▸ TÂCHES À RÉALISER
**a.** Selon le texte sur les aires protégées au Québec, qui a réalisé la vidéo L'écho des Chic-Chocs en 2020 ?
**b.** Poursuivez le texte sur les aires protégées au Québec à partir de sa dernière phrase.

▸ TEXTE À LIRE
# # # #
Aires protégées au Québec : toujours de l’eau dans le gaz
En octobre dernier, le premier ministre François Legault a annoncé l’arrêt de l’exploration gazière et pétrolière sur le territoire québécois. Malgré tout, certains territoires, notamment dans le Bas-Saint-Laurent, ne sont toujours pas protégés légalement. Sans compter que certains doutes persistent à cause de la guerre en Ukraine…
« Avez-vous déjà eu la chance de croiser le regard du plus grand cervidé du monde [l’orignal]? Moi, oui. Imaginez la chance que les Chic-Chocs m’ont donné de marcher à leurs côtés, lentement, à leur rythme… Quelle satisfaction, que d’émerveillement, que d’émotion quand on les trouve après une lente quête! »
La phrase est de Jacques Bouffard, guide à l’Auberge de montagne des Chic-Chocs. L’homme est l’un des nombreux témoins qui ont confié leur attachement à cette chaîne de montagnes dans la vidéo L'écho des Chic-Chocs. Réalisée en 2020 par Robert Mercier, celle-ci avait pour but de soutenir le projet du Comité de protection des monts Chic-Chocs qui vise à faire de ce secteur un territoire protégé de toute exploitation industrielle, en partenariat avec la Société pour la nature et les parcs (SNAP), section Québec, et le Conseil régional de l’environnement du Bas-Saint-Laurent (CREBSL).
Certes, la partie gaspésienne des Chic-Chocs est déjà sous haute protection dans l’enceinte du parc national de la Gaspésie. Toutefois, en dehors de cette zone, le massif n’est toujours pas légalement protégé de toute exploitation industrielle; un constat qu’ignorent bon nombre de Québécois, qu’ils soient adeptes de plein air ou non.
# # # #
▸ ENTRÉES DE DONNÉES
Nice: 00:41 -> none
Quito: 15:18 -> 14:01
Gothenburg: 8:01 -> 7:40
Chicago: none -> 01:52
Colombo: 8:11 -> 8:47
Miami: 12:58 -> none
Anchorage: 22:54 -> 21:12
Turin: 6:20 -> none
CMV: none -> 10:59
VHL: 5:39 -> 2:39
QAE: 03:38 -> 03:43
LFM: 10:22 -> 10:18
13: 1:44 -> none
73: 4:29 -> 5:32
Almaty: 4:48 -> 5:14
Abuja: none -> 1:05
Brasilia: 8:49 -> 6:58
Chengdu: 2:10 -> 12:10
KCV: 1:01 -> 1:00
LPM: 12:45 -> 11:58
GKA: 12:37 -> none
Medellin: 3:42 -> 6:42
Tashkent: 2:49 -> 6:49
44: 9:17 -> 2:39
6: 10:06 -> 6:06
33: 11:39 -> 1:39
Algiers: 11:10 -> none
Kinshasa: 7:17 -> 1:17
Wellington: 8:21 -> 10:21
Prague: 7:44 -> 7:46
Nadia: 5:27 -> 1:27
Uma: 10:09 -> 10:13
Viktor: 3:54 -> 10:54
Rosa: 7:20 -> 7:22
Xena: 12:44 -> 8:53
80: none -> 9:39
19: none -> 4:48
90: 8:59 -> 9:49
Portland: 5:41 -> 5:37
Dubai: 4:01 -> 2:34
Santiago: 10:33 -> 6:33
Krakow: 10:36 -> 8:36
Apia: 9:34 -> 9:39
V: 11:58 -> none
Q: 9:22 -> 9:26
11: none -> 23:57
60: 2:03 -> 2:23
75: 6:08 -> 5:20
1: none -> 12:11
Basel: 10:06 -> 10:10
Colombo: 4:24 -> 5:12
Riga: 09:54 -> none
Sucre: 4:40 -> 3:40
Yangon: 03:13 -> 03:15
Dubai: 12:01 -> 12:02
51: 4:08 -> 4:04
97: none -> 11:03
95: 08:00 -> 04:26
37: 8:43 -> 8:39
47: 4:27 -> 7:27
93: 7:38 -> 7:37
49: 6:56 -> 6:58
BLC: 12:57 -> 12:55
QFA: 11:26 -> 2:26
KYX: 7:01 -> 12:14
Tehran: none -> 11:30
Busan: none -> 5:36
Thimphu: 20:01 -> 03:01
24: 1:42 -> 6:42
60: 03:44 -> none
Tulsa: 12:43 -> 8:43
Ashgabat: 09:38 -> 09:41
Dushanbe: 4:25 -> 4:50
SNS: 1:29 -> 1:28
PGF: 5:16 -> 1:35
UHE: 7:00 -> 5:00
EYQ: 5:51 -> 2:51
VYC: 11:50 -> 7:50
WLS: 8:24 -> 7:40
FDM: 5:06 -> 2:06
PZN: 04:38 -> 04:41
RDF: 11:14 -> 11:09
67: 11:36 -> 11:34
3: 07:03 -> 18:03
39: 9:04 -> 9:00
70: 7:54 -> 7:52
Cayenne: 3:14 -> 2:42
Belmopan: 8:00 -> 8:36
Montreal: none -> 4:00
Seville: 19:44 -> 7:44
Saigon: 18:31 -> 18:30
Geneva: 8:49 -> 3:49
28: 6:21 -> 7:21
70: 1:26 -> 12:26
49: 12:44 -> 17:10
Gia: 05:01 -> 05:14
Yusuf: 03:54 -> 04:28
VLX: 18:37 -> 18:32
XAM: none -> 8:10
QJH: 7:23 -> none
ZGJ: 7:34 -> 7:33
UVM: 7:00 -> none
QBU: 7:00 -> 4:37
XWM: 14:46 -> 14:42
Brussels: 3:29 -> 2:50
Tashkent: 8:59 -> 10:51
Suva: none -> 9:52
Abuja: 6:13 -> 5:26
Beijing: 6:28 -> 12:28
# # # #
▸ LISTE DES RÉPONSES
**a.** Robert Mercier.

**b.**
Plus de pétrole, et après?
À la suite d’une forte mobilisation régionale, sept territoires d’exception ont été proposés par des élus du Bas-Saint-Laurent pour être protégés. L’annonce de l’abandon de l’exploration gazière et pétrolière sur le territoire québécois a mis fin à la menace de voir des forages pousser sur ces territoires exceptionnels. Or, les permis d’exploration restent en vigueur jusqu’à l’adoption d’une loi qui l’interdira officiellement. En février dernier, le dépôt du projet de loi 21 sur les hydrocarbures a justement marqué une étape cruciale en ce sens.
« Quand ces permis seront levés de manière légale, ce sera le dernier obstacle avant que ces territoires soient protégés de manière pérenne, dit Pier-Olivier Boudreault, directeur de la conservation à la SNAP Québec. D’autres aires protégées pourront ainsi voir le jour dans d’autres régions. »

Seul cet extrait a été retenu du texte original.